Страница 9 из 10
Однажды весною, тот же сын соседа принес больному пучок полевых цветов, между которыми попалея один с корнем. Его посадили в горшок и поставили на окно у кровати. В добрый час посадили цветочек. Он принялся и цвел каждый год. Для бедного мальчика это был целый цветник, единственное его сокровище. Он его поливал, ухаживал за ним и старался так поставить, чтобы он мог воспользоваться каждым лучом солнца, случайно заглянувшим в окно. Цветок этот, казалось, жил для больного и для него одного цвел и благоухал.
Когда Бог отозвал к себе больного мальчика, он испустил последний вздох, склоняясь над цветком.
Прошел год, цветок засох, и его выбросили в мусор. Мы его берем, потому что в свое время он доставлял больше радости, чем все цветы королевского сада.
– Но откуда ты все это знаешь? – спросило дитя.

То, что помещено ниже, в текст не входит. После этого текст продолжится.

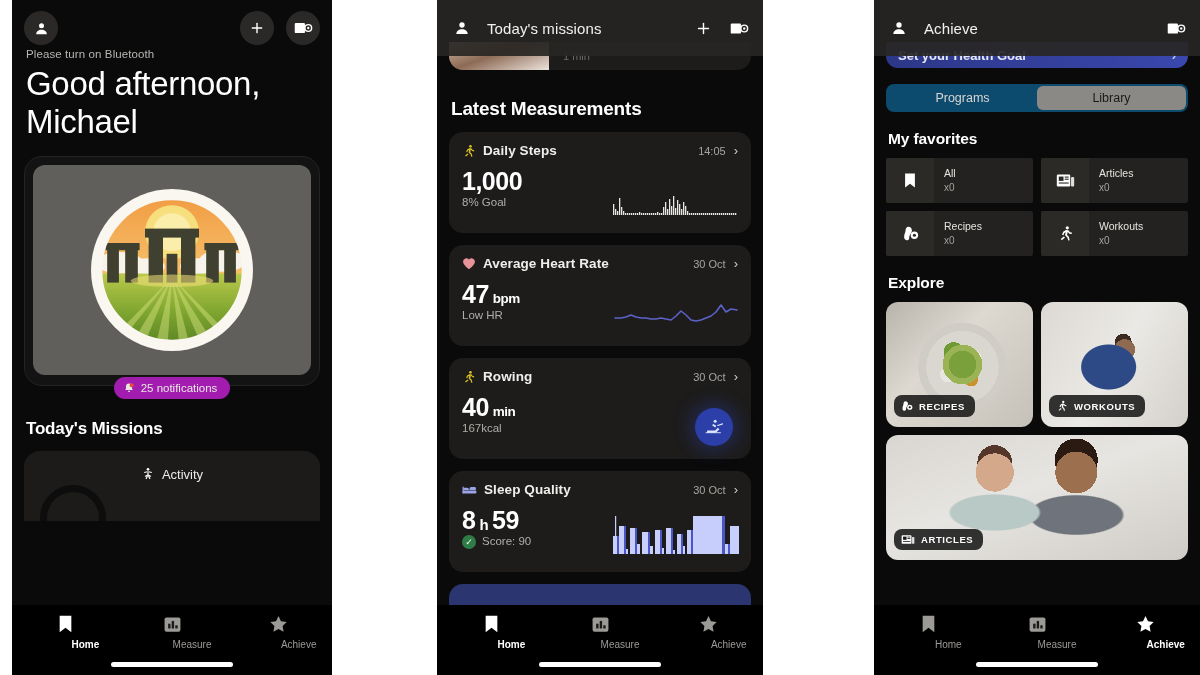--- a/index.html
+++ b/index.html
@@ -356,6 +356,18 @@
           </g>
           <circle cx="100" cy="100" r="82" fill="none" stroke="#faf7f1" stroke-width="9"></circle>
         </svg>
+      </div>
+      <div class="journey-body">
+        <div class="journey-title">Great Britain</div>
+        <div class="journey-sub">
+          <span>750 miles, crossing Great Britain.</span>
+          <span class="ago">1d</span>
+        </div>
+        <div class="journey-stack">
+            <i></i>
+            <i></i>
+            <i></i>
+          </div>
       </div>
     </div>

– Я это знаю потому, что сам был этим бедным больным мальчиком. Я тотчас узнал свой цветок.
Дитя открыло глазки и взглянуло на сияющий лик ангела. В то же время они вступили в обитель Господа, где царит радость и блаженство. Когда Господь Бог прижал к сердцу умершее дитя, у него выросли крылья и он воспарил с другими ангелами. Потом Бог прижал к сердцу принесенные цветы и поцеловал засохший полевой цветок. Тотчас же цветок запел хвалу Богу вместе с сонмом ангелов, которые носились вокруг Творца вселенной, образуя бесконечные круги и спирали. Все восхваляло Бога, начиная от благословенного дитяти и кончая скромным полевым цветком.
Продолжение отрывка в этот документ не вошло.